By Lisa Rapaport

(Reuters Health) – Even as women make up larger proportions of college athletes and medical school graduates in the U.S., a new study suggests the vast majority of head team physicians at the college level are still male.

Researchers examined data on head team physicians and athletic trainers in the National Collegiate Athletic Association (NCAA) member directory for the 2018-2019 academic year. Excluding teams with unfilled positions, just 11.2% of head team physicians and 31.7% of head athletic trainers were women, the study found.

The findings “suggest that the executive leadership of NCAA institutions should identify organizational and social barriers to gender equity in sports medicine leadership roles,” Dr. Caitlin Lewis of the Cleveland Clinic in Ohio and colleagues write in JAMA Internal Medicine.

“Colleges and universities should implement strategies to promote inclusion and career development, and appoint more women as head team physicians and head athletic trainers,” Lewis and colleagues write.

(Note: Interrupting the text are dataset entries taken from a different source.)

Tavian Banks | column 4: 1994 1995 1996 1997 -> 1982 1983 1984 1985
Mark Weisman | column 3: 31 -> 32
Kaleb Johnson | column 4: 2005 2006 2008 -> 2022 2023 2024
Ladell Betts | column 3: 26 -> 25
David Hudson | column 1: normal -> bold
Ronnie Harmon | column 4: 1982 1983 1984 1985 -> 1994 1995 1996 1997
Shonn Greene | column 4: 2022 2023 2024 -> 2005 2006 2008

In 2019, about 44% of student athletes were female, the researchers note. And about 35% of working physicians in the U.S. were women as of 2016, the study team notes.

But gender disparities persist in many areas of medicine, with women often receiving lower compensation, achieving lower academic rank at universities, and getting fewer medical society awards and opportunities to be keynote speakers and conferences, Lewis and colleagues note.

In the study, there weren’t meaningful differences between different NCAA divisions in the proportion of female head physicians. About 9% to 14% of head physician posts were held by women.

For head athletic trainers, about 20% were female in Division I, compared with roughly 36% in Division II and 40% for Division III.

The researchers weren’t able to determine what factors might have contributed to gender disparities in sports medicine hiring at the college level.

They also lacked data on people with nonbinary gender expression and on any changes in the proportion of female physicians and athletic trainers over time.

Gender equity in NCAA sports was a key feature of federal legislation known as Title IX passed in 1972, Dr. Ann Sheehy of the School of Medicine and Public Health at the University of Wisconsin and colleagues write in an editorial accompanying the study.

“Improving the leadership of sports medicine at colleges and universities is central to improving the programs for student athletes,” Sheehy and colleagues write.

Colleges and universities should strive to place more women in leadership roles and make these roles more visible to student athletes, they write. Job ads and performance standards should also be assessed to ensure they don’t include wording that promotes male gendered stereotypes.

“Moreover, the NCAA should issue repeated and clear statements that it is striving to nurture the careers of diverse and excellent leaders for the health of athletes, and that research shows no influence of sex or gender on the ability to be effective in leadership roles,” Sheehy and colleagues conclude.